Alitalia, aiuti di Stato illegali: l'Italia deve farsi ridare 400 milioni di euro

La Commissione europea ha stabilito che il prestito di 400 milioni di euro che lo Stato ha concesso ad Alitalia nel 2019 è illegale. L’Italia ora deve recuperare i soldi più gli interessi.

“L’Italia deve quindi recuperare l’aiuto di Stato illegittimo, più gli interessi, da Alitalia“, sostiene la Commissione europea. Ma non dovrà pagarli Ita Airways, la società che ha preso il posto della compagnia di bandiera. “È la dimostrazione che siamo nel giusto e continueremo su questa strada. Le conclusioni della Commissioni Ue erano attese e ampiamente previste”, ha commentato il ministro dell’Economia Giancarlo Giorgetti.

La vicenda

Nel maggio 2017 Alitalia era stata posta in procedura concorsuale speciale ai sensi del diritto fallimentare italiano, continuando comunque a operare come compagnia aerea. Al fine di mantenerla operativa, nel 2017 e nel 2019 l’Italia ha concesso alla società prestiti rispettivamente per un importo di 900 milioni di euro e 400 milioni di euro. Ma non sono mai stati rimborsati.

Nel 2018 la Commissione europea ha avviato un’indagine formale per stabilire se due prestiti concessi nel 2017 (per un totale di 900 milioni) fossero conformi alle norme dell’Unione europea sugli aiuti di Stato. Nel febbraio 2020 ne è stata aperta una sui 400 milioni. Nel settembre 2021 la Commissione ha sostenuto che i prestiti di Stato da 900 milioni di euro ad Alitalia erano illegali

Perché l’aiuto non è permesso

La Commissione ha concluso che, concedendo nel 2019 il prestito di 400 milioni di euro di aiuti di Stato, l’Italia non si è comportata come avrebbe fatto un operatore privato. Tradotto: non ha valutato in anticipo la probabilità di rimborso dei prestiti, più gli interessi. Inoltre, secondo gli orientamenti per il salvataggio e la ristrutturazione, questi tipi di aiuto possono essere concessi solo una volta. Ma Alitalia li aveva già ricevuti nel 2017.

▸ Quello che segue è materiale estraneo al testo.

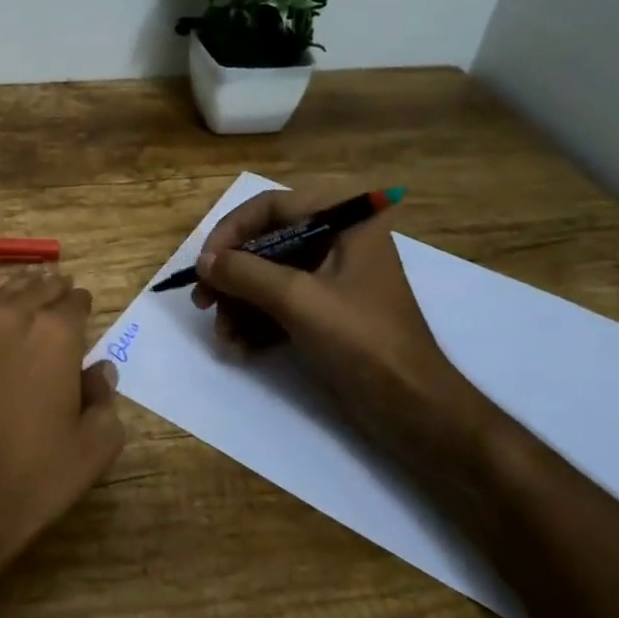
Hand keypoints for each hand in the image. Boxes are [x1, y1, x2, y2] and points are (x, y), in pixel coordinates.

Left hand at [0, 269, 125, 596]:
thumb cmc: (27, 480)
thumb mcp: (90, 452)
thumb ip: (105, 402)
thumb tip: (99, 371)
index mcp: (54, 334)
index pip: (76, 303)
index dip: (84, 306)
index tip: (87, 310)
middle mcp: (11, 319)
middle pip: (38, 288)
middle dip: (54, 290)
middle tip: (64, 293)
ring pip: (4, 295)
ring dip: (23, 292)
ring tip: (33, 293)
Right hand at [192, 188, 496, 473]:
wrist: (416, 411)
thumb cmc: (363, 341)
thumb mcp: (298, 300)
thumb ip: (245, 272)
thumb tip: (203, 262)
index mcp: (346, 222)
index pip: (273, 206)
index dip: (232, 230)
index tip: (206, 263)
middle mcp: (340, 241)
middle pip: (267, 242)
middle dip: (232, 275)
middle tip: (203, 301)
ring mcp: (335, 278)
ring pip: (270, 275)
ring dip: (240, 303)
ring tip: (222, 334)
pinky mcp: (329, 311)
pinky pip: (281, 303)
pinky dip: (258, 321)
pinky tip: (239, 347)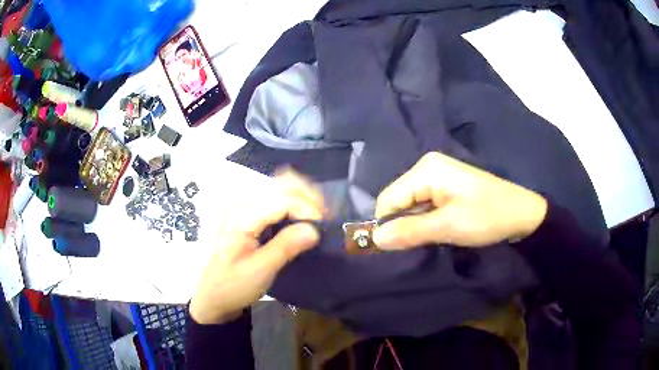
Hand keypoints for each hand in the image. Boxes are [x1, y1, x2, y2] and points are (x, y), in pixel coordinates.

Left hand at [190, 171, 322, 324]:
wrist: (212, 293)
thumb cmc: (232, 285)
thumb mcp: (260, 271)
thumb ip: (286, 247)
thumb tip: (315, 229)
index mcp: (240, 216)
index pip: (283, 200)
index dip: (308, 210)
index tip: (322, 228)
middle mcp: (240, 200)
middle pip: (283, 183)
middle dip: (309, 197)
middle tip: (323, 220)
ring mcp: (241, 202)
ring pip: (281, 184)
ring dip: (303, 196)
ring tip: (316, 217)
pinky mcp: (246, 208)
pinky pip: (275, 194)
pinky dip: (293, 200)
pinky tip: (302, 216)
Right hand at [372, 152, 547, 248]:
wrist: (522, 214)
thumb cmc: (487, 217)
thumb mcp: (447, 227)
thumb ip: (409, 231)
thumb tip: (374, 239)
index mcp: (425, 170)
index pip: (387, 199)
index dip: (387, 225)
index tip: (396, 249)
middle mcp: (427, 167)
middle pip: (398, 200)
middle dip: (403, 224)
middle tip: (420, 244)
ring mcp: (437, 175)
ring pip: (410, 204)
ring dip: (416, 224)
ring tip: (432, 237)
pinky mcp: (446, 185)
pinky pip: (424, 204)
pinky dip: (426, 220)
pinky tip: (438, 229)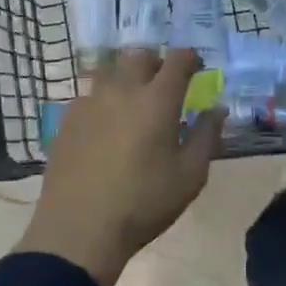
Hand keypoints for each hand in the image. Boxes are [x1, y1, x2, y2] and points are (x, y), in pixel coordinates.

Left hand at [18, 48, 225, 285]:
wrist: (79, 229)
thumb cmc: (143, 203)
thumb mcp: (190, 176)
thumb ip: (207, 136)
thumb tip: (218, 109)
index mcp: (157, 100)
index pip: (178, 60)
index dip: (190, 58)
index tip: (196, 68)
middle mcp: (122, 90)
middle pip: (139, 55)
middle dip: (156, 62)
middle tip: (163, 83)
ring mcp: (90, 102)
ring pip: (109, 71)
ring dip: (125, 77)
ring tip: (132, 101)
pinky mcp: (67, 120)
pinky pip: (88, 95)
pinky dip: (102, 100)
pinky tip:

L’Italia ora deve recuperare i 400 milioni di euro

Su questa base la Commissione europea ha concluso che nessun investitore privato avrebbe concesso all’epoca il prestito alla compagnia e che il prestito ha conferito ad Alitalia un ingiusto vantaggio economico rispetto ai suoi concorrenti sulle rotte nazionali, europee e mondiali. Il denaro concesso costituiva quindi un aiuto di Stato incompatibile. L’Italia deve ora recuperare da Alitalia l’aiuto di Stato illegittimo pari a 400 milioni di euro più interessi. La Commissione ha già rilevato nel settembre 2021 che Ita Airways, che aveva acquisito parte degli asset di Alitalia nel 2021, non è il successore economico di Alitalia e che pertanto non è tenuta a rimborsare l’aiuto di Stato “illegale” ricevuto dalla compagnia che l’ha preceduta.